Although he coached Dixon for only one season at Missouri State, head coach Dana Ford believes he has a bright future wherever his career takes him.
“I don’t think Jarred had a bad practice all year, and he’s very coachable,” Ford said. “I think his future is whatever he wants it to be — on and off the court.”
Dixon hopes that next step is playing professional basketball.
It helps that his brother, Michael, who was a standout college basketball player at Mizzou and Memphis, has played professionally overseas since 2014.
“It has definitely been a dream,” Dixon said. “I’m going to get my degree first because basketball won’t last forever. Definitely going pro playing at that level is going to be a fun experience. I’m looking forward to the process of it.
“Having an older brother that plays professionally right now, who tells me all the ins and outs of it, just makes me even more excited to try and perform at that level.”
Dixon said if it wasn’t for his brother, he wouldn’t be where he is at today.
“His motivation and him making a lot of money today motivates me to try and perform at a higher level than maybe he does,” Dixon said. “I’m excited to take that step.”
Michael has also passed along knowledge to his younger brother about playing pro basketball — mainly, the differences in the competition from the college game to the pros.
Dixon said the NBA and Europe are “full of grown men.” At the college level, most players are going up against competition that is a few years older versus up to 10 years at the pro level.
“I’m going to have to continue to get stronger physically and mentally,” Dixon said. “I will have to work on my game in each and every aspect. I have to be physically ready and mentally.”
Dixons said he has not heard from any professional teams yet, but three weeks ago he signed with David Pick, a well-known basketball agent in Europe who knows his brother. So far, he is too early in the process to know where he will start his pro career.
He also said ideally he would like to play in the NBA, but that is a tough task to accomplish. If he goes to Europe, Dixon said he wants to play somewhere “that is nice, has good food and pays pretty good money — somewhere that I can enjoy my time when I’m not playing basketball.”
If his pro basketball career doesn’t work out, Dixon would love to fall back in to coaching basketball.
“I don’t know if I will get into that right now,” Dixon said. “Definitely from being around my coaching staff — just playing basketball and watching college basketball — that is something I would want to do.”
His major is in sport and park administration, which produces many coaches, Dixon said. He said it is not a popular major at Missouri State, but one that will serve him well down the road.

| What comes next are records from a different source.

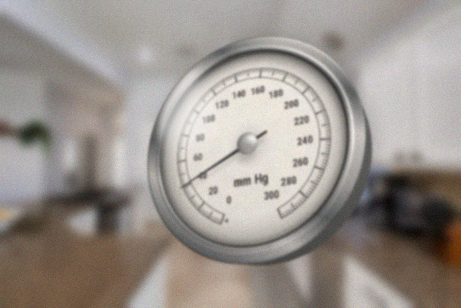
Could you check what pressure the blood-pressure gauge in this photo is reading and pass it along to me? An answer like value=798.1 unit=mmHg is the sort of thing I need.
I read value=40 unit=mmHg
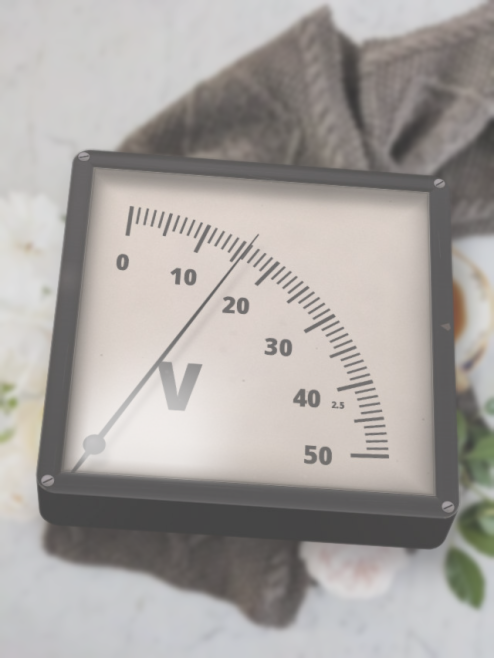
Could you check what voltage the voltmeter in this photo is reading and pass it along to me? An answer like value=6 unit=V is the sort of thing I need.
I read value=16 unit=V
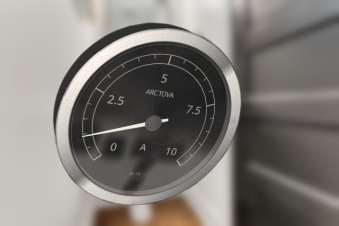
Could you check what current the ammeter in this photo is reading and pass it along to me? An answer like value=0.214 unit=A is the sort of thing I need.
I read value=1 unit=A
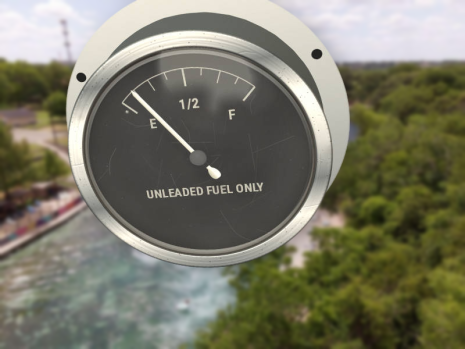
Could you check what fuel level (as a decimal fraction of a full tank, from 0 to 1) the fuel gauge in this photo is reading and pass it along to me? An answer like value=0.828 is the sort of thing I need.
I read value=0.125
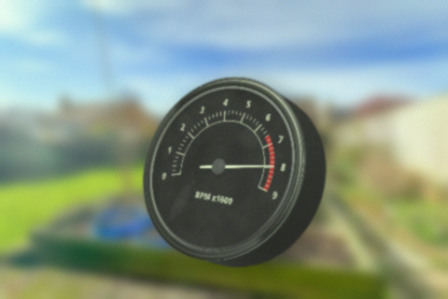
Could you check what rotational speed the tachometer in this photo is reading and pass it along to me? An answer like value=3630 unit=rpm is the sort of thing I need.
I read value=8000 unit=rpm
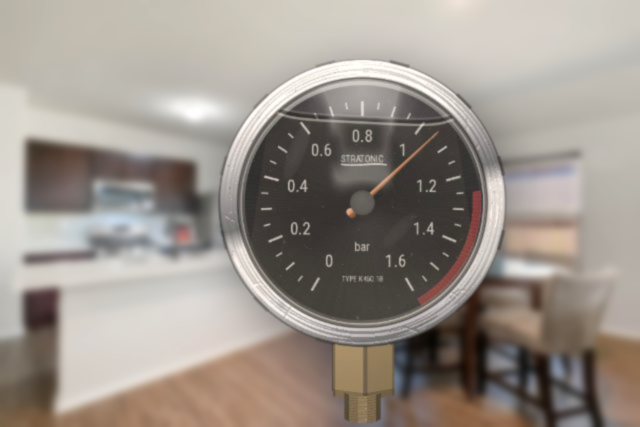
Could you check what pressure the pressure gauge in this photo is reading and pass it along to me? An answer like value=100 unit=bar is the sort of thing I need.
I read value=1.05 unit=bar
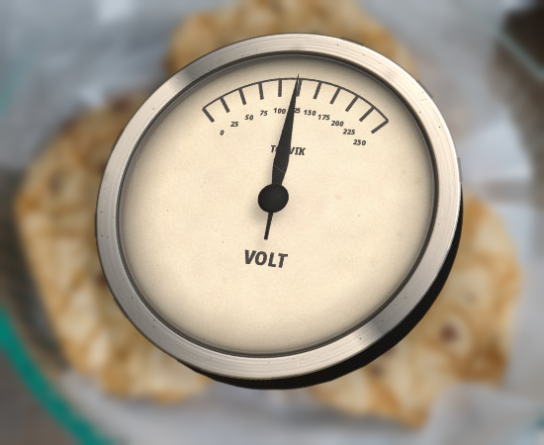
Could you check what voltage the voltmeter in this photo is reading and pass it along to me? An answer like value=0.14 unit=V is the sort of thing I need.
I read value=125 unit=V
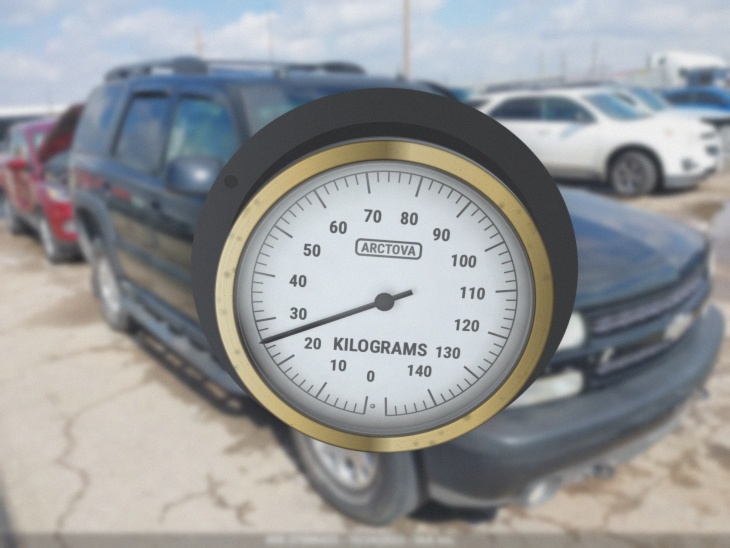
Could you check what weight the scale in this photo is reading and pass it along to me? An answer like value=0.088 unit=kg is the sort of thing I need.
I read value=26 unit=kg
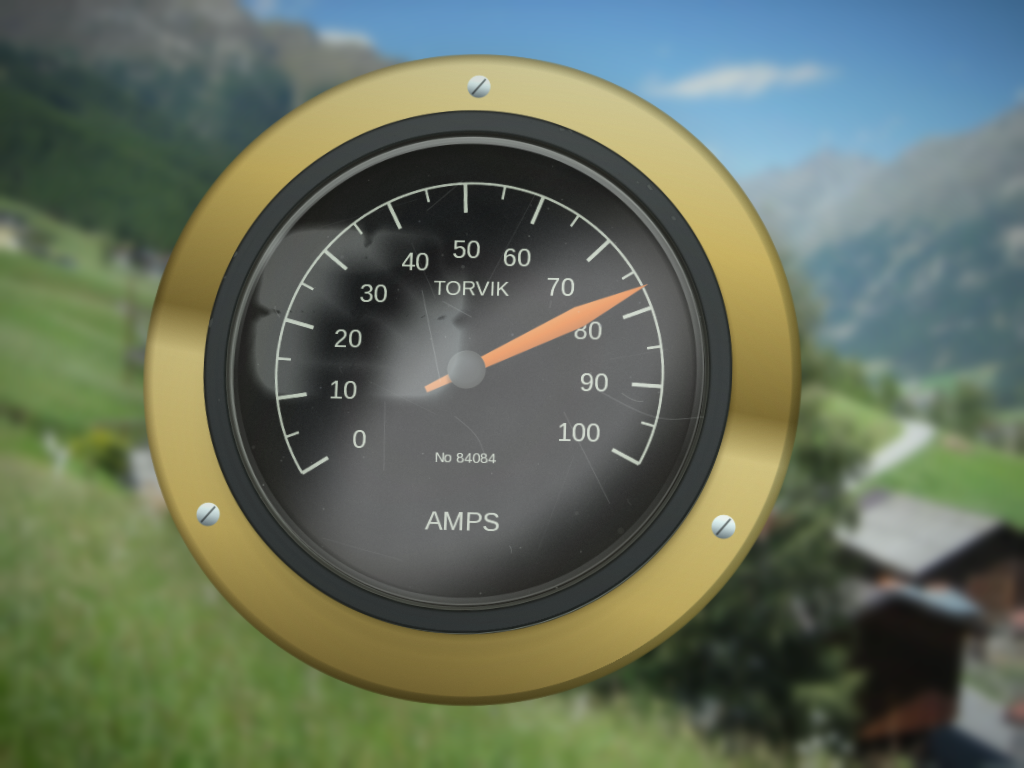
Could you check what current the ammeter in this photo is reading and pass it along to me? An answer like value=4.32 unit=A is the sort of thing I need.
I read value=77.5 unit=A
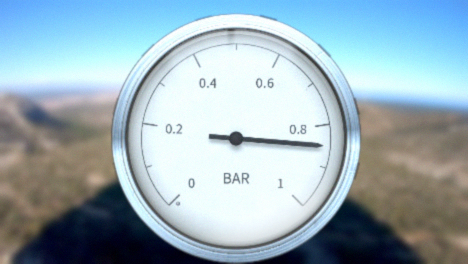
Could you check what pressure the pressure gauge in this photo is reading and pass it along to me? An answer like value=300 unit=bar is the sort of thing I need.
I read value=0.85 unit=bar
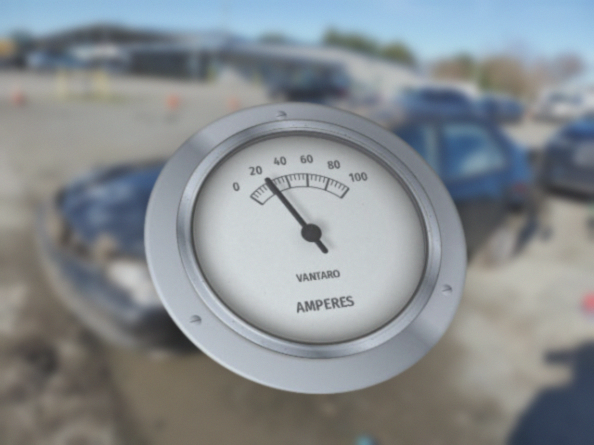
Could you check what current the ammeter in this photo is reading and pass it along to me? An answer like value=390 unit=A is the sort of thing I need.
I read value=20 unit=A
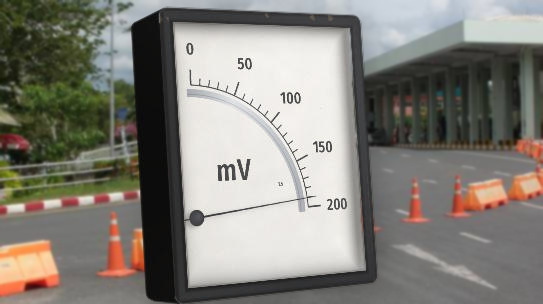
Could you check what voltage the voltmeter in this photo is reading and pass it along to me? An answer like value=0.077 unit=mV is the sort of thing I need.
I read value=190 unit=mV
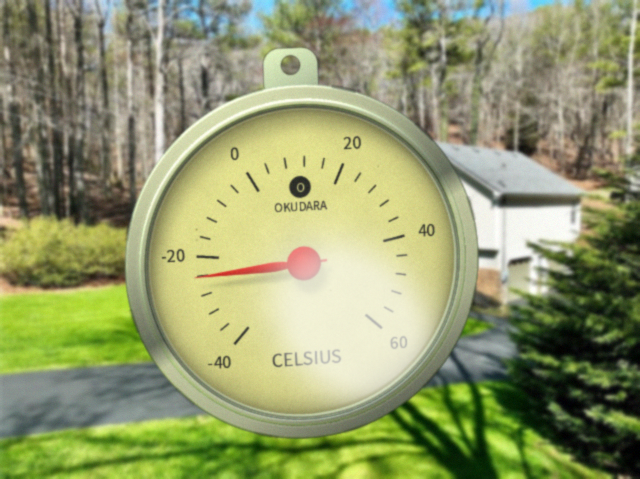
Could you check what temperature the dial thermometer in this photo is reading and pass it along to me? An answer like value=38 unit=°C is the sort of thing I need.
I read value=-24 unit=°C
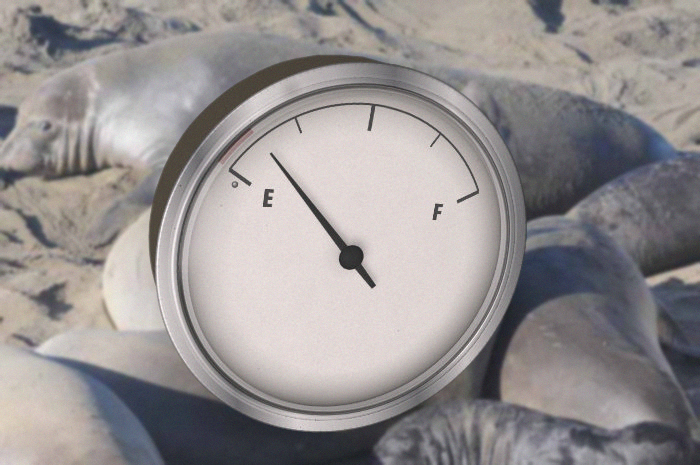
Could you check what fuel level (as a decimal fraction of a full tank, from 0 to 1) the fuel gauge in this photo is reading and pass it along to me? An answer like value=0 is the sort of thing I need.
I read value=0.125
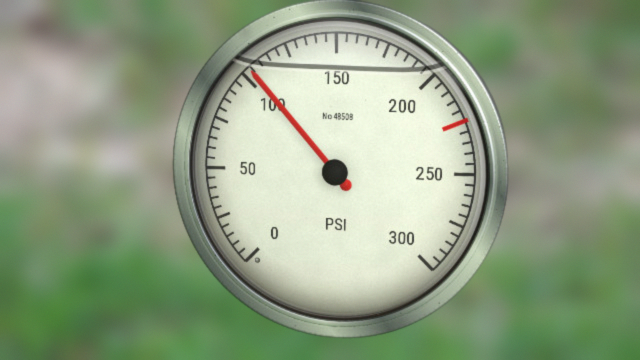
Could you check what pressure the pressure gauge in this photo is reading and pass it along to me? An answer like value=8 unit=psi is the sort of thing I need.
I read value=105 unit=psi
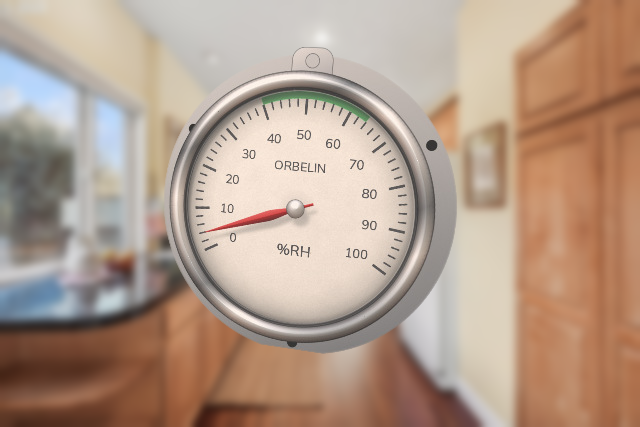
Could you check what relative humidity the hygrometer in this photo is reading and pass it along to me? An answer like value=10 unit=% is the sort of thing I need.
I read value=4 unit=%
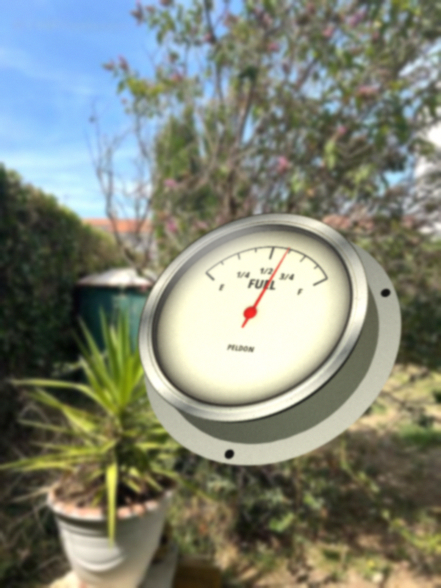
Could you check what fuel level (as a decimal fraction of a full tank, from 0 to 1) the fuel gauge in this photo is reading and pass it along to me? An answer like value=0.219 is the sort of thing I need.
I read value=0.625
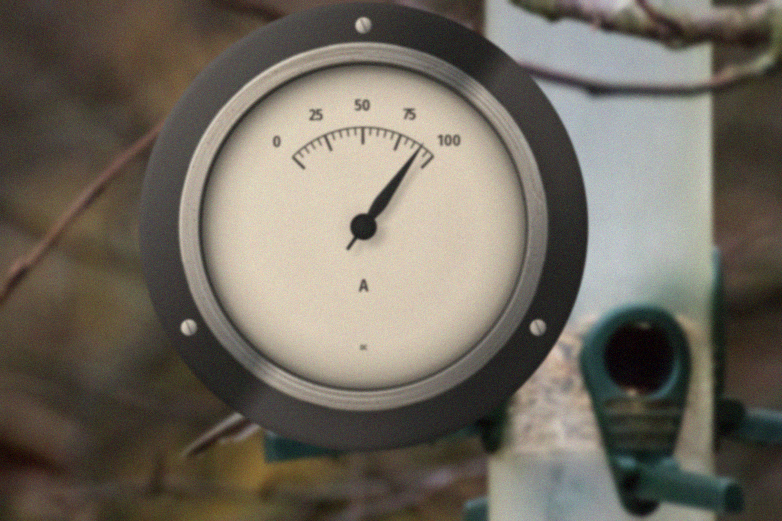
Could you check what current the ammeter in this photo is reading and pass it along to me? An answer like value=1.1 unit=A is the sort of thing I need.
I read value=90 unit=A
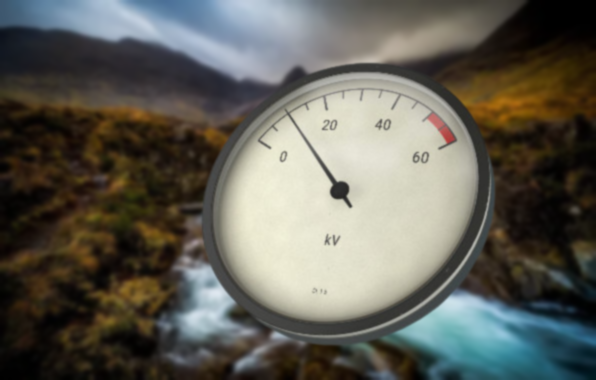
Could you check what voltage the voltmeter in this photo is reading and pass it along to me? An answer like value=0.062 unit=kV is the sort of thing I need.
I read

Dixon said his biggest goal in the future — whether he is playing professional basketball or enters the real world — is to have success wherever his path may take him.
“I want to do the best I can,” Dixon said. “I’m not going to say make the most money I can, but I want to get the most out of each experience whether that is playing professionally in Europe, the NBA or becoming a coach at some level.
“I just want to try to climb each ladder and get to the top.”